After building a lot of software for the past few months, it’s gotten to the point where it is predictable. Sure, I need to fix a lot and go deeper on language syntax and blah blah blah. But I like when things are simple. Because with these simple tools, you can build an incredibly complex system. Just like everything in nature.
When I first learned Javascript, we had to learn map()
, reduce()
, and filter()
. I didn’t really understand why we had to, besides the fact they were native functions and taught you about the algorithms that were being executed under the hood. But in hindsight, this was excellent training in understanding primitives. Every program written can be boiled down to the core functions below, including ChatGPT.
I. The core 80/20 primitives
Primitive | Mental role | Common names |
Map | do the same work on every element in a data sttructure | parfor , elementwise, “embarrassingly parallel” |
Reduce | combine many results into one | sum, max, product, all-reduce |
Scan | compute running totals or prefixes | prefix-sum, cumulative ops |
Filter | keep only elements that pass a specific test | stream compaction, predicate masking |
Gather | reorder or move data by index | index-based load/store |
Sync | wait until all threads catch up | join, barrier, fence |
II. Domain specific
Derived primitive | Built from | Used for |
Stencil / Convolution | Map + Gather + Reduce | PDEs, image filters, CNNs |
Segmented Scan / Reduce | Scan + Map | sparse or grouped data |
Sort / Merge | Filter + Scan + Gather | ordering, joins |
Histogram / Bucket | Map + Reduce + Scan | distributions, quantization |
Prefix / Stream Ops | Scan + Map | streaming, temporal data |
Broadcast / All-to-All / ReduceScatter | Gather + Scatter + Barrier | distributed systems (multi-GPU) |
Task Queue / Work Stealing | Map + Barrier + atomic ops | dynamic load balancing |
Atomic Update | Reduce (at memory-level granularity) | locks, accumulators, counters |
Libraries and compilers (TensorFlow, PyTorch, cuDNN, Thrust, NumPy, SQL, Spark) translate our high-level code into combinations of those primitives on the hardware’s execution graph.
We never see it, but:
torch.sum(x)
→ a reduce kerneltorch.cumsum(x)
→ a scan kerneldf.groupby()
→ sort + scan + reduceGPU sort()
→ radix scan + scatter
Likewise, parallel algorithms (sorting, FFTs, matrix multiply, convolution, BFS, joins, etc) are just patterns built from those primitives. For example:
- Sorting = Filter + Scan + Gather (radix) or Merge + Reduce (mergesort)

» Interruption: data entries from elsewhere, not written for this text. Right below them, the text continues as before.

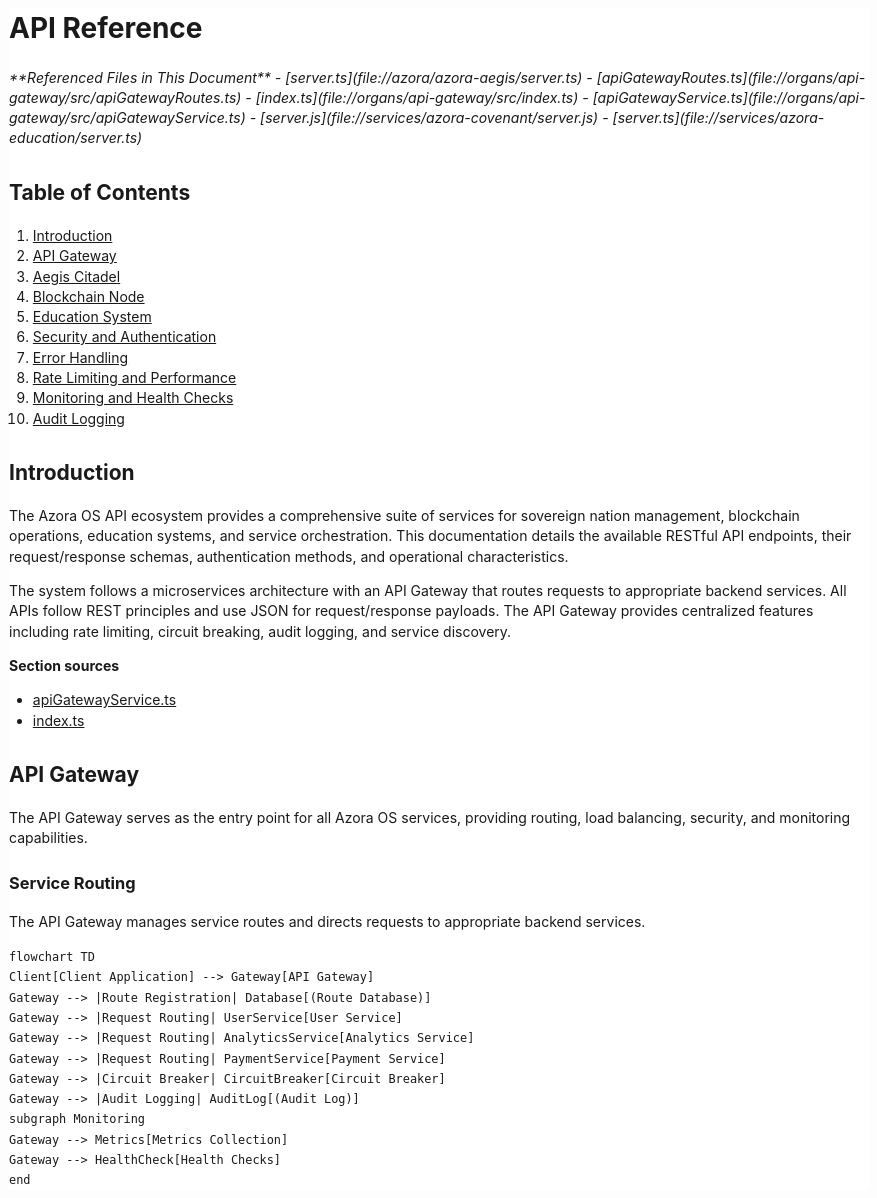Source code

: # API Reference

<cite>
**Referenced Files in This Document**   
- [server.ts](file://azora/azora-aegis/server.ts)
- [apiGatewayRoutes.ts](file://organs/api-gateway/src/apiGatewayRoutes.ts)
- [index.ts](file://organs/api-gateway/src/index.ts)
- [apiGatewayService.ts](file://organs/api-gateway/src/apiGatewayService.ts)
- [server.js](file://services/azora-covenant/server.js)
- [server.ts](file://services/azora-education/server.ts)
</cite>

## Table of Contents
1. [Introduction](#introduction)
2. [API Gateway](#api-gateway)
3. [Aegis Citadel](#aegis-citadel)
4. [Blockchain Node](#blockchain-node)
5. [Education System](#education-system)
6. [Security and Authentication](#security-and-authentication)
7. [Error Handling](#error-handling)
8. [Rate Limiting and Performance](#rate-limiting-and-performance)
9. [Monitoring and Health Checks](#monitoring-and-health-checks)
10. [Audit Logging](#audit-logging)

## Introduction
The Azora OS API ecosystem provides a comprehensive suite of services for sovereign nation management, blockchain operations, education systems, and service orchestration. This documentation details the available RESTful API endpoints, their request/response schemas, authentication methods, and operational characteristics.

The system follows a microservices architecture with an API Gateway that routes requests to appropriate backend services. All APIs follow REST principles and use JSON for request/response payloads. The API Gateway provides centralized features including rate limiting, circuit breaking, audit logging, and service discovery.

**Section sources**
- [apiGatewayService.ts](file://organs/api-gateway/src/apiGatewayService.ts#L1-L50)
- [index.ts](file://organs/api-gateway/src/index.ts#L1-L20)

## API Gateway
The API Gateway serves as the entry point for all Azora OS services, providing routing, load balancing, security, and monitoring capabilities.

### Service Routing
The API Gateway manages service routes and directs requests to appropriate backend services.

```mermaid
flowchart TD
Client[Client Application] --> Gateway[API Gateway]
Gateway --> |Route Registration| Database[(Route Database)]
Gateway --> |Request Routing| UserService[User Service]
Gateway --> |Request Routing| AnalyticsService[Analytics Service]
Gateway --> |Request Routing| PaymentService[Payment Service]
Gateway --> |Circuit Breaker| CircuitBreaker[Circuit Breaker]
Gateway --> |Audit Logging| AuditLog[(Audit Log)]
subgraph Monitoring
Gateway --> Metrics[Metrics Collection]
Gateway --> HealthCheck[Health Checks]
end
```
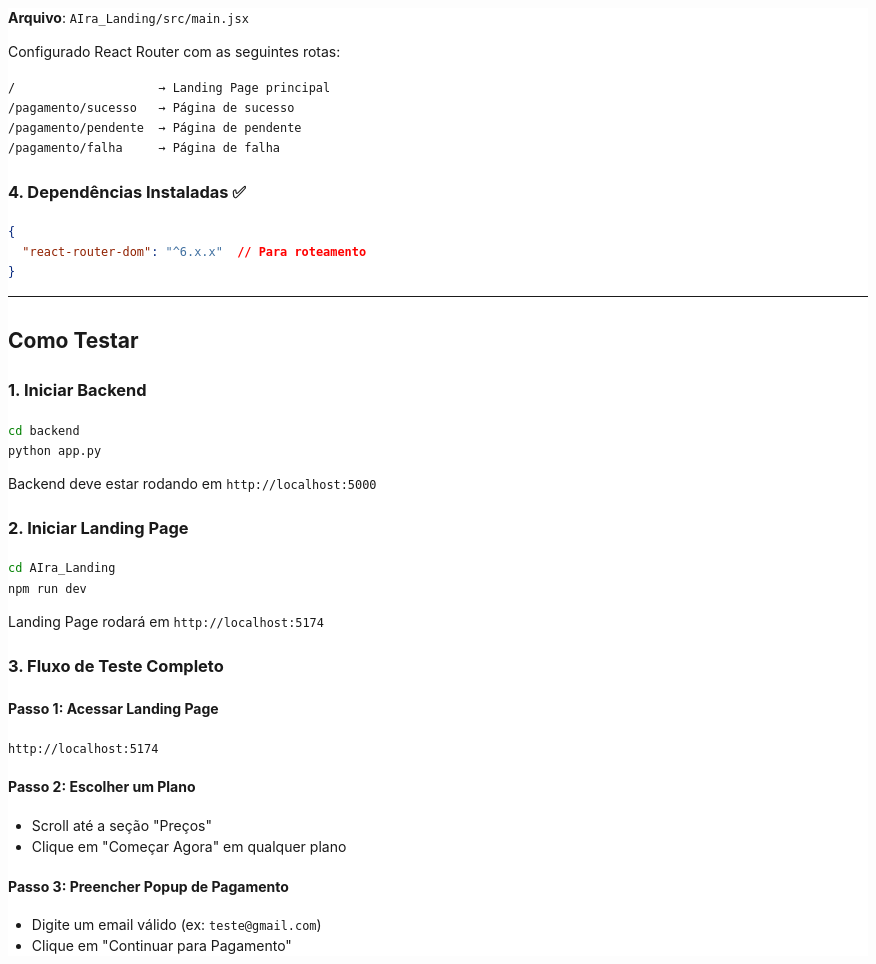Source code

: **Arquivo**: `AIra_Landing/src/main.jsx`

Configurado React Router com as seguintes rotas:
```
/                    → Landing Page principal
/pagamento/sucesso   → Página de sucesso
/pagamento/pendente  → Página de pendente
/pagamento/falha     → Página de falha
```

### 4. **Dependências Instaladas** ✅

```json
{
  "react-router-dom": "^6.x.x"  // Para roteamento
}
```

---

## Como Testar

### 1. Iniciar Backend

```bash
cd backend
python app.py
```

Backend deve estar rodando em `http://localhost:5000`

### 2. Iniciar Landing Page

```bash
cd AIra_Landing
npm run dev
```

Landing Page rodará em `http://localhost:5174`

### 3. Fluxo de Teste Completo

#### Passo 1: Acessar Landing Page
```
http://localhost:5174
```

#### Passo 2: Escolher um Plano
- Scroll até a seção "Preços"
- Clique em "Começar Agora" em qualquer plano

#### Passo 3: Preencher Popup de Pagamento
- Digite um email válido (ex: `teste@gmail.com`)
- Clique em "Continuar para Pagamento"
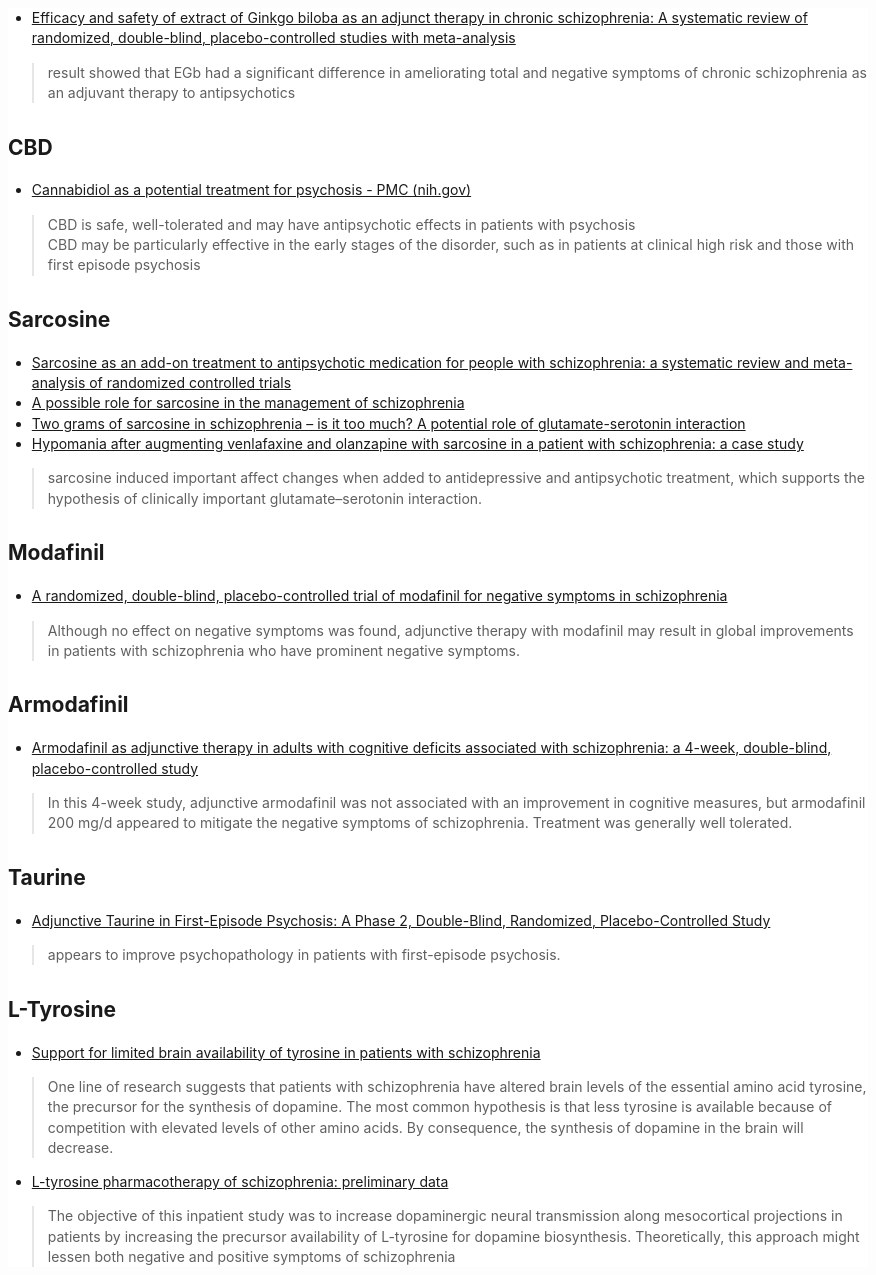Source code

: - [Efficacy and safety of extract of Ginkgo biloba as an adjunct therapy in chronic schizophrenia: A systematic review of randomized, double-blind, placebo-controlled studies with meta-analysis](https://pubmed.ncbi.nlm.nih.gov/25980333/)
> result showed that EGb had a significant difference in ameliorating total and negative symptoms of chronic schizophrenia as an adjuvant therapy to antipsychotics

## CBD
- [Cannabidiol as a potential treatment for psychosis - PMC (nih.gov)](https://www.ncbi.nlm.nih.gov/pmc/articles/PMC6843725/)
> CBD is safe, well-tolerated and may have antipsychotic effects in patients with psychosis  
> CBD may be particularly effective in the early stages of the disorder, such as in patients at clinical high risk and those with first episode psychosis  

## Sarcosine
- [Sarcosine as an add-on treatment to antipsychotic medication for people with schizophrenia: a systematic review and meta-analysis of randomized controlled trials](https://pubmed.ncbi.nlm.nih.gov/33538213/)
- [A possible role for sarcosine in the management of schizophrenia](https://www.cambridge.org/core/journals/the-british-journal-of-psychiatry/article/possible-role-for-sarcosine-in-the-management-of-schizophrenia/54CAFD1EE0E6F5B59DACB163FE60C368)
- [Two grams of sarcosine in schizophrenia – is it too much? A potential role of glutamate-serotonin interaction](https://www.ncbi.nlm.nih.gov/pmc/articles/PMC3921092/)
- [Hypomania after augmenting venlafaxine and olanzapine with sarcosine in a patient with schizophrenia: a case study](https://www.ncbi.nlm.nih.gov/pmc/articles/PMC4356443/)
> sarcosine induced important affect changes when added to antidepressive and antipsychotic treatment, which supports the hypothesis of clinically important glutamate–serotonin interaction.

## Modafinil
- [A randomized, double-blind, placebo-controlled trial of modafinil for negative symptoms in schizophrenia](https://pubmed.ncbi.nlm.nih.gov/17503979/)
> Although no effect on negative symptoms was found, adjunctive therapy with modafinil may result in global improvements in patients with schizophrenia who have prominent negative symptoms.

## Armodafinil
- [Armodafinil as adjunctive therapy in adults with cognitive deficits associated with schizophrenia: a 4-week, double-blind, placebo-controlled study](https://pubmed.ncbi.nlm.nih.gov/20816042/)
> In this 4-week study, adjunctive armodafinil was not associated with an improvement in cognitive measures, but armodafinil 200 mg/d appeared to mitigate the negative symptoms of schizophrenia. Treatment was generally well tolerated.

## Taurine
- [Adjunctive Taurine in First-Episode Psychosis: A Phase 2, Double-Blind, Randomized, Placebo-Controlled Study](https://pubmed.ncbi.nlm.nih.gov/27835719)
> appears to improve psychopathology in patients with first-episode psychosis.

## L-Tyrosine
- [Support for limited brain availability of tyrosine in patients with schizophrenia](https://pubmed.ncbi.nlm.nih.gov/15972118/)
>  One line of research suggests that patients with schizophrenia have altered brain levels of the essential amino acid tyrosine, the precursor for the synthesis of dopamine. The most common hypothesis is that less tyrosine is available because of competition with elevated levels of other amino acids. By consequence, the synthesis of dopamine in the brain will decrease.
- [L-tyrosine pharmacotherapy of schizophrenia: preliminary data](https://pubmed.ncbi.nlm.nih.gov/8149360/)
> The objective of this inpatient study was to increase dopaminergic neural transmission along mesocortical projections in patients by increasing the precursor availability of L-tyrosine for dopamine biosynthesis. Theoretically, this approach might lessen both negative and positive symptoms of schizophrenia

- Matrix multiply = Map (element products) + Reduce (sum across k)
- Graph traversal = Filter (frontier) + Map (expand) + Scan (prefix offsets)
- ML training = Map (compute gradients) + Reduce (aggregate)
In fact, a core reason why ML is so parallelizable is because you are running Map over a large set of input values. The computations that are being executed on each of those is similar enough and small enough to be reusable, hence each thread in a GPU can handle it.